Overhead, the boy’s expression had morphed to one of wonderment as he studied the exchange. His mouth fell open and he leaned in closer to the man’s backside as Theodore shared a duplicate expression with the crumbles of jerky that lay just inches from his paws. A trickle of drool materialized on the dog’s left lip and began to double in girth every few seconds. It had swelled to the size of a grape by the time Theodore rose to stand.

“NO WAY!” whistled from the boy’s lips, as the air from a deflating balloon might have also, and in that instant, Theodore recoiled.

“Darn it, Nate, you’ve spooked him!” the man grumbled, swatting at the air behind him but failing to make contact with Nate, who’d already sunk backwards a foot or more.

“Sorry, Sam.”

Another dark crevice surfaced on the man’s forehead as he growled, “Just let me alone with him for a while!” and shooed the boy away. The clunky steps from Nate’s sneakers had all but died away as Sam promised, “It’s good—the jerky. Well . . . I think it is, anyhow. Everybody else thinks it’s rubbish. Guess that’s why I hafta make it myself. Not enough demand, ya’ know?”

The little dog kept his eyes towards the floor as Sam went on, “I make it in this dehydrator contraption I bought at a yard sale,” and then he chuckled to himself. “Thing probably cost ole’ Miss Stanley a hundred bucks brand new, and I got it for five!”

Theodore lifted his head and watched as his visitor’s eyes sparkled. The remnants of Sam’s laughter left him with a broad smile, and he shared it with the little dog as the two locked eyes.

“I’m Sam, by the way,” the man offered, still smirking. “I own a bookstore, just a few blocks over. Been thinkin’ for a while that it might be nice to have some company in the ole’ shop there—somethin’ for the customers to look at, aside from this ugly mug.” He smiled wider still and pointed at himself while making a goofy face. “Been seeing articles about these reading dogs, too—kinda dogs that sit with the kiddos—get ‘em to like storytime even better.”

Sam paused and glanced over his shoulder, towards the direction in which he’d banished Nate, and then returned, “Nate there—he’s been comin’ to my storytimes since . . . well . . . about the time he was big enough to pick up a copy of Twenty Thousand Leagues Under the Sea. Course, he’s long outgrown it now, but he still pops in every now and again.”

When Sam turned back to face Theodore’s kennel, he found the dog cautiously inching towards one of the corned beef crumbles. The Corgi kept a wary eye on his spectator as he neared the beef and, when he knelt down to inspect it, the whites of his eyes rose like identical crescent moons.

The corners of Sam’s eyes crinkled as he watched the little dog. His smile was guarded, but it grew more obvious, the closer Theodore came. Sam kept quiet for a time, but simpered with satisfaction as one, two, three crumbles vanished into the Corgi’s mouth.

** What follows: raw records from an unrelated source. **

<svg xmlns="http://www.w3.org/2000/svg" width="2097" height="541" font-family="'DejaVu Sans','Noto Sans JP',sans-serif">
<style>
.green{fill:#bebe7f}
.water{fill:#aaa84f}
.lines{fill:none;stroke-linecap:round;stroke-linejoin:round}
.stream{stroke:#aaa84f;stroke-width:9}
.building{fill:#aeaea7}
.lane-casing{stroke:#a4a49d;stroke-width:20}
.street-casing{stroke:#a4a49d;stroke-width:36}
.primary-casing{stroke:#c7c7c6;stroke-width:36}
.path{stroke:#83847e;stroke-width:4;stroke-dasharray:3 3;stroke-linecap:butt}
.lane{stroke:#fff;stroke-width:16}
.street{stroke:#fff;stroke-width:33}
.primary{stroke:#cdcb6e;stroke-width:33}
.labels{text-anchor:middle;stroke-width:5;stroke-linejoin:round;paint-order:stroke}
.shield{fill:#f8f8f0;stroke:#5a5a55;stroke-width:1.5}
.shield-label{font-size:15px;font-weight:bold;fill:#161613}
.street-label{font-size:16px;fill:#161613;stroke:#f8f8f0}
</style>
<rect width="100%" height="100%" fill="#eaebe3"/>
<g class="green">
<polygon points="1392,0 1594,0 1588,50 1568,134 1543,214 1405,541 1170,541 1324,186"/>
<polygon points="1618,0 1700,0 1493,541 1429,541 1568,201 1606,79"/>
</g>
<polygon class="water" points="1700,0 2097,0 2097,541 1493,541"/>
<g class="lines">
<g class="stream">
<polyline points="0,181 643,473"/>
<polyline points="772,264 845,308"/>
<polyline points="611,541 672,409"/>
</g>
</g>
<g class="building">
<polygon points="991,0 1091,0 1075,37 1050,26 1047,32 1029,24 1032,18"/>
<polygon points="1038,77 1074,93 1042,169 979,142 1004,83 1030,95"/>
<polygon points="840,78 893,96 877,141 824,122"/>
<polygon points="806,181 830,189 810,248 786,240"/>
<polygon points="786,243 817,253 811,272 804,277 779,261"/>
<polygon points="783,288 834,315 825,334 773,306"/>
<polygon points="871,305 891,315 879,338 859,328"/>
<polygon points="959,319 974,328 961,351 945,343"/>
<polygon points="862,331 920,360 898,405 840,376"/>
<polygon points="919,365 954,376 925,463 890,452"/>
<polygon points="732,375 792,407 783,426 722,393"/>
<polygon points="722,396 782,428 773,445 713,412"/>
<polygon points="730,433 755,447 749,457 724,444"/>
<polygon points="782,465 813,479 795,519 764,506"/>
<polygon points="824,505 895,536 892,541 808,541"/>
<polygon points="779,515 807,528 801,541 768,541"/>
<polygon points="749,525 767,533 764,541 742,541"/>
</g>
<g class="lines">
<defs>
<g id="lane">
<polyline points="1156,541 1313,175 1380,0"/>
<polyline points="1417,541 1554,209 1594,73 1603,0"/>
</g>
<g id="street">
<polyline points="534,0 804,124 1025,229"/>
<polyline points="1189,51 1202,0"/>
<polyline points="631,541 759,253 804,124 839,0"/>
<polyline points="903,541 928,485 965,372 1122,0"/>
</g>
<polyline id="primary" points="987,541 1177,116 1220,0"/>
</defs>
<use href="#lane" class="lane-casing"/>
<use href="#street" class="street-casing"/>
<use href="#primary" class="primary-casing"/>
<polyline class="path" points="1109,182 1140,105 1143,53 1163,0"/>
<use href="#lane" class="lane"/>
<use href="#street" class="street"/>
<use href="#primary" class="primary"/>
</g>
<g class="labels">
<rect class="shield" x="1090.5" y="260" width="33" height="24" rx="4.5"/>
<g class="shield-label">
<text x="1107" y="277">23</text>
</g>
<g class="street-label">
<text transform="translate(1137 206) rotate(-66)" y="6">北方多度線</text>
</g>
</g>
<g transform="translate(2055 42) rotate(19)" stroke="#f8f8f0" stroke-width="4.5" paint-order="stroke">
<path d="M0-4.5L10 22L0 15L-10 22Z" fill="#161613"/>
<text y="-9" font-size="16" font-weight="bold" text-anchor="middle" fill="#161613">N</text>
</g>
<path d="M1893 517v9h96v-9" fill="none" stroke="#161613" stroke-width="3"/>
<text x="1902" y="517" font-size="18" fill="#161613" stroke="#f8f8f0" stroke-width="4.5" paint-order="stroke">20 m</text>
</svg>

In seconds, the entire handful of jerky that Sam had scattered was gone, and one very eager face was staring up at him. “Like that, do you?” Sam baited, drawing another handful out of his baggie. He tossed this second helping under the kennel door, but nearer to himself, and observed as several of the crumbles sailed between Theodore’s paws and vanished beneath his belly. The dog backed up a few steps, revealing the food that had hit fur and stopped just under his belly like a hen’s nest of eggs. Sam chuckled. “Good thing you’re so short, and round, and low to the ground.”

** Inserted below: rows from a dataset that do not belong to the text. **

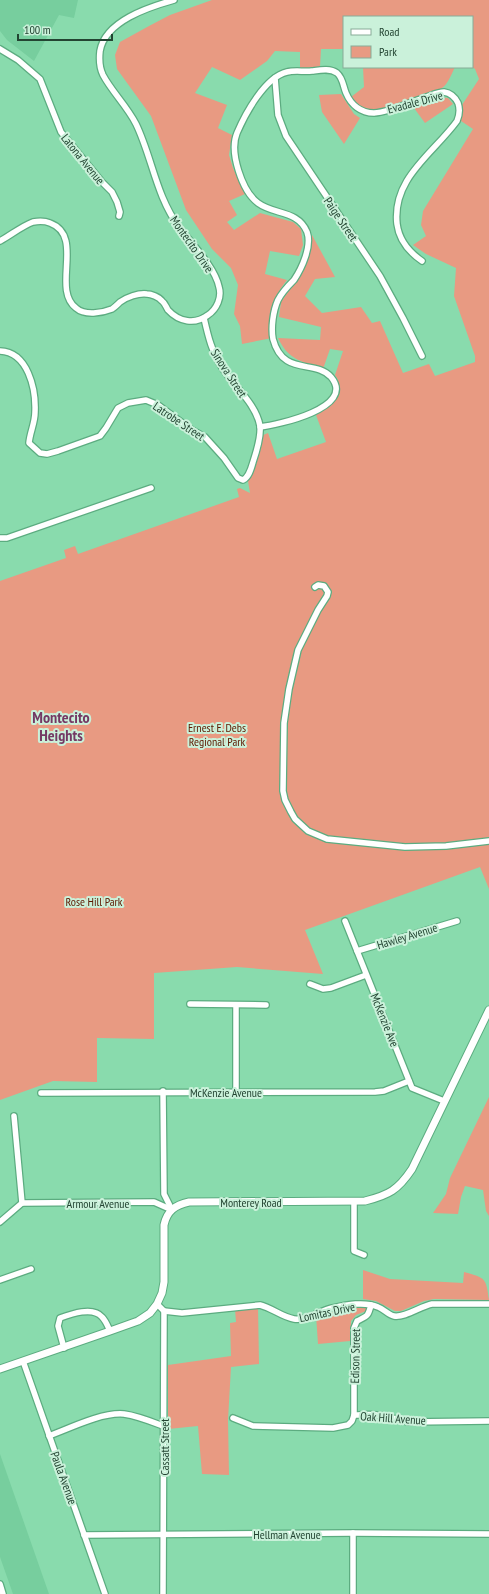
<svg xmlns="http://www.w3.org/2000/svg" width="489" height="1594" viewBox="0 0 489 1594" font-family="'PT Sans Narrow',sans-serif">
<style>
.built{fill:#77ce9e}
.green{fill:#e89a82}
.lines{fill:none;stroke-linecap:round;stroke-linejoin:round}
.minor-casing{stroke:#5cac80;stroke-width:8}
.tertiary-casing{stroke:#5cac80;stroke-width:9}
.minor{stroke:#fff;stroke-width:5.5}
.tertiary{stroke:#fff;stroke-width:7}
.labels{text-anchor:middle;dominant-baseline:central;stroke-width:4;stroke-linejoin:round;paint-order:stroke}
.street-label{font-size:12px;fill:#234432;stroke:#caf1da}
.park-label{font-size:12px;fill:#5d1800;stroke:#caf1da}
.district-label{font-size:16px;font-weight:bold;fill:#743964;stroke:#caf1da}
</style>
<rect width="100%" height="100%" fill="#89dbad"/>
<g class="built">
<polygon points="0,0 78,0 74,18 59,15 34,61 7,40 0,31"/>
<polygon points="0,1454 49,1594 13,1594 0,1557"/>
</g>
<g class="green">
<path d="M212 0H489V889L480 867 305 930 323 974 237 967 154 973V1039L97 1038V1082L53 1081 0 1100V581L66 558 64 550 75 546 78 554 239 497 237 489 240 488 250 493 248 481 251 474 261 436 268 433 277 459 326 442 316 415 331 405 339 395 338 380 335 375 343 351 330 349 323 369C302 361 289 361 278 338L320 340 321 327 279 317 281 302 303 270 309 254 312 235 335 277 315 279 305 296 322 313 361 307 372 323 380 321 403 373 429 364 435 376 475 362V356L454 296 456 268 426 254 413 245 426 236 421 225 423 211 473 129 461 121 462 105 479 79 475 69 472 67V17H344V49H321L320 67 300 70V52L275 51 267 61 240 80 212 67 195 93 227 105 218 128 232 135 229 155 233 168 245 194 229 201 237 215 227 222 234 230 260 213 293 222 301 229 303 245 299 256 270 251 265 274 287 280C272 299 267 314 272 338L242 344 240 326 234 314 238 285 231 268 212 249 186 210 151 116 117 69 115 55 120 42 149 26 170 15Z"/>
<path d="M363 67H455C452 73 448 84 442 88 434 94 377 112 368 110 360 108 356 103 351 97L364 87Z"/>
<polygon points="341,94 354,114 360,118 344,144 322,112 319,95"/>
<polygon points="437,97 448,98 453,104 425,123 414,108"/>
<polygon points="489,1097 489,1216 486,1211 483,1190 465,1186 461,1197 458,1214 433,1213 446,1194 450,1178"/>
<path d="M363 1270 390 1279 463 1283 464 1272C486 1278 486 1278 489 1300L434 1299 424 1301 401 1311H395L376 1301 363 1299Z"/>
<polygon points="258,1306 259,1364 231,1367 228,1420 229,1475 202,1474 198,1426 168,1429 168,1365 231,1356 230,1323 236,1322 235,1309"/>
<polygon points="363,1306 366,1308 366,1311 356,1315 351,1321 350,1341 318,1344 316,1315 329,1310"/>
</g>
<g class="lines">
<g class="minor-casing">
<g id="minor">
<polyline points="0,49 18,60 40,79 61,132 102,182 112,192 117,202 120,212 119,216"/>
<polyline points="275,78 278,115 286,136 380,276 403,318 422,356"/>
<path d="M0 241C11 235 22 226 33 222 39 221 45 221 50 223 85 236 51 289 76 308 85 316 102 313 112 309 115 307 118 304 120 302 127 297 138 293 147 294 151 294 159 297 162 301 165 303 166 307 168 310 179 322 195 325 208 315 217 309 222 297 219 287 215 267 191 243 179 227 156 196 152 157 136 124 127 106 112 92 103 75 99 67 99 60 100 51 105 21 149 7 174 0"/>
<path d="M0 351C28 352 36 389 35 412 35 423 30 432 29 443L40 453 47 454 58 451 100 436 106 428 118 408 128 403 146 400 158 405 192 430 205 437 224 458 238 478 243 480C249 477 251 469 253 462 256 453 261 435 260 426 256 404 235 387 223 369 212 353 208 336 204 318"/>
<path d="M260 427C277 425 357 408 331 377 315 359 283 377 273 339 271 328 273 311 278 300 282 292 288 286 294 280 302 268 312 246 307 232 298 210 274 215 258 203 242 191 229 152 237 133 245 114 265 77 287 72 295 70 304 72 312 71 320 70 330 68 337 73 343 78 343 86 346 93 351 105 361 113 374 113 390 112 411 102 426 97 432 95 438 92 444 92 451 93 455 97 458 103 460 109 460 114 457 121 433 154 392 178 397 224 399 240 409 252 422 261"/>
<polyline points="0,538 7,538 151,488"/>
<polyline points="315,587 318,585 324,586 328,592 327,596 318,610 298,650 289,689 284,723 283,791 285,800 291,812 295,819 308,831 327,839 405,847 446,846 489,841"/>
<polyline points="345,921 412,1088 444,1101"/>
<polyline points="357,951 457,921"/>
<polyline points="310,984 323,989 331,988 366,975"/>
<polyline points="190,1004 266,1005"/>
<polyline points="163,1091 164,1194 172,1210"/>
<polyline points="236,1092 236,1005"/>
<polyline points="41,1093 375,1092 384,1091 409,1081"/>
<polyline points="14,1116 22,1203"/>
<polyline points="354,1202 354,1251 364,1255"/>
<polyline points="0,1222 22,1203 154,1202 172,1210"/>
<polyline points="0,1280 31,1269"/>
<polyline points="157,1304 164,1311 163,1594"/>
<path d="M164 1311 182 1313 260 1305C272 1308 282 1317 294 1319 306 1321 320 1311 332 1308 346 1305 364 1301 378 1307 384 1309 388 1315 394 1316 405 1318 421 1306 432 1304H489"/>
<path d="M64 1348 58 1326 60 1318C71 1314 93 1306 102 1317 106 1321 108 1327 110 1331"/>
<polyline points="23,1361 105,1594"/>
<path d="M354 1415V1328L357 1321C367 1316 368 1317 371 1305"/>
<path d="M233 1418 253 1426 333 1428 348 1425 352 1421 354 1415C362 1415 369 1414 377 1415 388 1416 398 1420 409 1422L489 1421"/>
<path d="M49 1436C70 1428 102 1412 124 1414 138 1416 150 1421 163 1426"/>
<polyline points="84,1535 353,1533 489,1534"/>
<polyline points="0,1584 3,1594"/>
<polyline points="353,1594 353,1533"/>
</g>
</g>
<g class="tertiary-casing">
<path id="tertiary" d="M0 1369 110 1331 138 1321 150 1313 157 1304 162 1293 164 1282V1225C167 1211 175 1205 189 1202L365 1201C389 1195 398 1190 412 1169L489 1010"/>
</g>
<use href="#minor" class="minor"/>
<use href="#tertiary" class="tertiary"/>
</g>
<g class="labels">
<g class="street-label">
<text transform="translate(415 102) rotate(-15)">Evadale Drive</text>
<text transform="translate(83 159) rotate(51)">Latona Avenue</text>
<text transform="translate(341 219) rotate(56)">Paige Street</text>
<text transform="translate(192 244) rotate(55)">Montecito Drive</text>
<text transform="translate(229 373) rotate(57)">Sinova Street</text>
<text transform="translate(179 421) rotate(34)">Latrobe Street</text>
<text transform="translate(407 936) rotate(-17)">Hawley Avenue</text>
<text transform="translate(385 1020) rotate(68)">McKenzie Ave</text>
<text x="226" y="1092">McKenzie Avenue</text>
<text x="251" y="1202">Monterey Road</text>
<text x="98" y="1203">Armour Avenue</text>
<text transform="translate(327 1312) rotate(-12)">Lomitas Drive</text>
<text transform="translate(355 1356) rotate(-89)">Edison Street</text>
<text transform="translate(393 1418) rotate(4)">Oak Hill Avenue</text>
<text transform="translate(164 1447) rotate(-90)">Cassatt Street</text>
<text transform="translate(64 1478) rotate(70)">Paula Avenue</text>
<text x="287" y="1534">Hellman Avenue</text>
</g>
<g class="park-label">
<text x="217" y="727">Ernest E. Debs<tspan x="217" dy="14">Regional Park</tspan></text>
<text x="94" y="901">Rose Hill Park</text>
</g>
<g class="district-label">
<text x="61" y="717">Montecito<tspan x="61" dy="18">Heights</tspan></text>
</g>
</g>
<rect x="343" y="16" width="130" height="52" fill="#caf1da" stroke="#87ac97"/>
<rect x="351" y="29" width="20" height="6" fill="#ffffff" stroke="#87ac97"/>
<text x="379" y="36" font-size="12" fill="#234432">Road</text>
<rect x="351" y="46" width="20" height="12" fill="#e89a82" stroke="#87ac97"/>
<text x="379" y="56" font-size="12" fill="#234432">Park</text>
<path d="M18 34v6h94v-6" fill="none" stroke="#234432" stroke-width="2"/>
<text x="24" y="34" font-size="12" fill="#234432" stroke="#caf1da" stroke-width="3" paint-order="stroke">100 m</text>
</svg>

Theodore glanced up at his visitor only briefly before gobbling up his treat. Helping number three drew the dog closer still, and the fourth and final offering was made through the edge of the door, in Sam’s cupped hand.

“Hey, he’s eating!” Nate observed as he entered the scene, gaping at the two. “He’s eating out of your hand! How’d you get him to do that?”

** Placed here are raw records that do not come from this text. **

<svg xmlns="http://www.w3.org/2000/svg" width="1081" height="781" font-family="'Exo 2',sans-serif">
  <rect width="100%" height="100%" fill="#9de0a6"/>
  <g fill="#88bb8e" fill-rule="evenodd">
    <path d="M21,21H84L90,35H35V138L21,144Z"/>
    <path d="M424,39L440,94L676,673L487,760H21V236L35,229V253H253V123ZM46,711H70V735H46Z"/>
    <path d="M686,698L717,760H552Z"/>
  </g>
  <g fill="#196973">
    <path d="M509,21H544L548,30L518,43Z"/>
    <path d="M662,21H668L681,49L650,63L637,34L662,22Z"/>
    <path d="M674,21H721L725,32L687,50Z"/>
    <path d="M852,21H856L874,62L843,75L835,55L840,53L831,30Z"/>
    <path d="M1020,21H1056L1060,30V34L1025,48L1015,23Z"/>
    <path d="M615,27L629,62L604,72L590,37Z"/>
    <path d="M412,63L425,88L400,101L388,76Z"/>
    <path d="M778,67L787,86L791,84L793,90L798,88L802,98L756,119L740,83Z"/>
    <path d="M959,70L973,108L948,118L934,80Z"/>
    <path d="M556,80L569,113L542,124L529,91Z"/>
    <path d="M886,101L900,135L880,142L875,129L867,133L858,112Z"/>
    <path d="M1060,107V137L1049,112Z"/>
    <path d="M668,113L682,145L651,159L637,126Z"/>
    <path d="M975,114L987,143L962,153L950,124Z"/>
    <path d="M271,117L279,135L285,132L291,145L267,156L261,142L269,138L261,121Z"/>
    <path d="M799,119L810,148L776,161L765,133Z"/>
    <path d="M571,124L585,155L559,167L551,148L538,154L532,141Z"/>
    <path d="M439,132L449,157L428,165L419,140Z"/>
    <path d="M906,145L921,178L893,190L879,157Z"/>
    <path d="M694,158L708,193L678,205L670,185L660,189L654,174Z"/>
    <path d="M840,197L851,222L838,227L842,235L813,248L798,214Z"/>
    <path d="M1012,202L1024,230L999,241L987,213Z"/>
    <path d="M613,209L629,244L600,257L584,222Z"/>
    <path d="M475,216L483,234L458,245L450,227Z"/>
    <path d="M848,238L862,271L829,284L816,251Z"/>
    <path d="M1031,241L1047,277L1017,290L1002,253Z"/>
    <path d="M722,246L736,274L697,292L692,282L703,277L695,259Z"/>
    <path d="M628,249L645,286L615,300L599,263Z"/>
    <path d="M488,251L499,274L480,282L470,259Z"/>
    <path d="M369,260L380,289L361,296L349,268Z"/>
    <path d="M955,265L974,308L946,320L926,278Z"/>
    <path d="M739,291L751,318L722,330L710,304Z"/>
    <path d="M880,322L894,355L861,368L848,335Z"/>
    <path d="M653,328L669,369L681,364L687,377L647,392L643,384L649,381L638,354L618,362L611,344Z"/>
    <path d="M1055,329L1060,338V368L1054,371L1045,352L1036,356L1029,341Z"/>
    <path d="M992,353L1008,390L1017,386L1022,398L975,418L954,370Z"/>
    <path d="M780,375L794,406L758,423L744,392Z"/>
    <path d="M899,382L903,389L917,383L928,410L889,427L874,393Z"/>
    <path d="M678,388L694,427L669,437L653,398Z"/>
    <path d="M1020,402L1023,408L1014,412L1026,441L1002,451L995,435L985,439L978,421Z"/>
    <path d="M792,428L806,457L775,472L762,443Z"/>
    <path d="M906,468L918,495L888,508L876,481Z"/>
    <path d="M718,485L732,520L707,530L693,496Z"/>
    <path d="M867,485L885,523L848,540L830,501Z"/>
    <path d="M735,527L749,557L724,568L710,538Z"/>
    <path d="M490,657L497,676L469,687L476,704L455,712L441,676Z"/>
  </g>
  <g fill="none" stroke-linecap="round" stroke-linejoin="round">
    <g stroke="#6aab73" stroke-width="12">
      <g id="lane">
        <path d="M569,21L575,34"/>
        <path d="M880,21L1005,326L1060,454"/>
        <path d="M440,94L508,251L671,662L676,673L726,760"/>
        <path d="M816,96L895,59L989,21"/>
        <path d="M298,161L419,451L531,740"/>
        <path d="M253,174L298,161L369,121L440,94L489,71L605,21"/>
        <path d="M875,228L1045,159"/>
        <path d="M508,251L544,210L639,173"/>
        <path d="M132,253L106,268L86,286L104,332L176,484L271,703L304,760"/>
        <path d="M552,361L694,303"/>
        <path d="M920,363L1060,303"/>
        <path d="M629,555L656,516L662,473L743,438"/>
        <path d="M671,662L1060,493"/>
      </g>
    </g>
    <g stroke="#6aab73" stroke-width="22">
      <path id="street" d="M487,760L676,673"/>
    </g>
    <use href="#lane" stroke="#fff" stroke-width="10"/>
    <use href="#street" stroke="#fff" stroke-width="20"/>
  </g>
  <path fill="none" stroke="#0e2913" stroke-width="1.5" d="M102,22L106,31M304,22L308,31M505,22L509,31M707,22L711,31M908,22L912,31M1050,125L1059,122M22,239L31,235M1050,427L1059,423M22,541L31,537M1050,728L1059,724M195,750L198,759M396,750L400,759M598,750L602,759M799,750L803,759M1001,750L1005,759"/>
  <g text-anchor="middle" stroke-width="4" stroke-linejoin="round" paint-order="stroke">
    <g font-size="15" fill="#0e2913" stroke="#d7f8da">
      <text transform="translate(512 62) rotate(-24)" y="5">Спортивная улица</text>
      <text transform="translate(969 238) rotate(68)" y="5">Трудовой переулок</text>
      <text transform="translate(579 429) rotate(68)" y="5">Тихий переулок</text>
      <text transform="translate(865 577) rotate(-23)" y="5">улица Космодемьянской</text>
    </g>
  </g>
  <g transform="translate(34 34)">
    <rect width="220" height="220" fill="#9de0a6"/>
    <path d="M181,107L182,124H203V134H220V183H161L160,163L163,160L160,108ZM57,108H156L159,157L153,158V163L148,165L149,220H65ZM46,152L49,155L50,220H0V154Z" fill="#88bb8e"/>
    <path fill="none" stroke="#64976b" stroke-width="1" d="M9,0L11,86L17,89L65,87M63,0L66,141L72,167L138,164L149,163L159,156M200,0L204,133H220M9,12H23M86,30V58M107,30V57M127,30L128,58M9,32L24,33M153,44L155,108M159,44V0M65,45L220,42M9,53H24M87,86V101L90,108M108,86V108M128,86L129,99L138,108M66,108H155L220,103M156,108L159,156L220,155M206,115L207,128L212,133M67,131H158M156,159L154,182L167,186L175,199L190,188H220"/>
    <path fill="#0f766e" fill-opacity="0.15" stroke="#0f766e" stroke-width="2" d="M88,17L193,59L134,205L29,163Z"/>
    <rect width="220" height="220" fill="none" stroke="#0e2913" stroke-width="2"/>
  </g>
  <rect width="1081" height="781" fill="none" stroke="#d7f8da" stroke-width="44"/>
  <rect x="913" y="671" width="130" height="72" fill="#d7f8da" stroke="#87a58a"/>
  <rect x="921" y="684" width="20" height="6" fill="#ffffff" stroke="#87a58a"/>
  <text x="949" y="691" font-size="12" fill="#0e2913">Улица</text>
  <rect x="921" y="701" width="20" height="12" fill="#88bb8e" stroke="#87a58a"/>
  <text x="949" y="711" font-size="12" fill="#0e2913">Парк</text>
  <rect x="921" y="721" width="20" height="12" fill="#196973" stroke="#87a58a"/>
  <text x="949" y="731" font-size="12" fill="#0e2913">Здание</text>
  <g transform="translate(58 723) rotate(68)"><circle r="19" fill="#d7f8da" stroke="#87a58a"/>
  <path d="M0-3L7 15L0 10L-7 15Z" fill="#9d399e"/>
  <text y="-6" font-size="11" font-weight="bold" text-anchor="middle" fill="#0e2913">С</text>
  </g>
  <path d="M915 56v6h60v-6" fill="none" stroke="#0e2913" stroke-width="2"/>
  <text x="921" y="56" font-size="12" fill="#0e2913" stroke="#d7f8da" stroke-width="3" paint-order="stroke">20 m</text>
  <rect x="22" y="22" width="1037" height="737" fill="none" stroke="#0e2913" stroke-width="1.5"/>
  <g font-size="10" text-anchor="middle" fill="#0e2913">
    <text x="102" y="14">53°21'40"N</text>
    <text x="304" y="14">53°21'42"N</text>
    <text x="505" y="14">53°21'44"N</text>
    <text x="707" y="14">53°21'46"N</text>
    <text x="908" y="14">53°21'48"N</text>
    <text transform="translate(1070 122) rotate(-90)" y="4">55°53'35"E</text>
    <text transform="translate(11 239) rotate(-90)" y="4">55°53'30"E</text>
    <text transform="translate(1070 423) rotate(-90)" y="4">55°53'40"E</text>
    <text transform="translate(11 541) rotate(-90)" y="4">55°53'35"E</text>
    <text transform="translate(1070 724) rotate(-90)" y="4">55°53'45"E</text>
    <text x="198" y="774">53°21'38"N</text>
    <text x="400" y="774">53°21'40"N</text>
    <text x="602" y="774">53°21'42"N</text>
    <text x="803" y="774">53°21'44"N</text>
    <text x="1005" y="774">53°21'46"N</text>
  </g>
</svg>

Sam, still crouched down, with his attention fixed squarely upon Theodore, smiled softly as the last few flecks of corned beef were licked clean from his hand by the dog’s delicate tongue. “Trade secret,” he teased, never turning around.

“Man, I think you need some more of that stuff,” Nate decided, still observing the pair with a look of awe.

“Naw,” Sam reasoned. “All I need now is a pen, and this guy’s adoption paperwork.”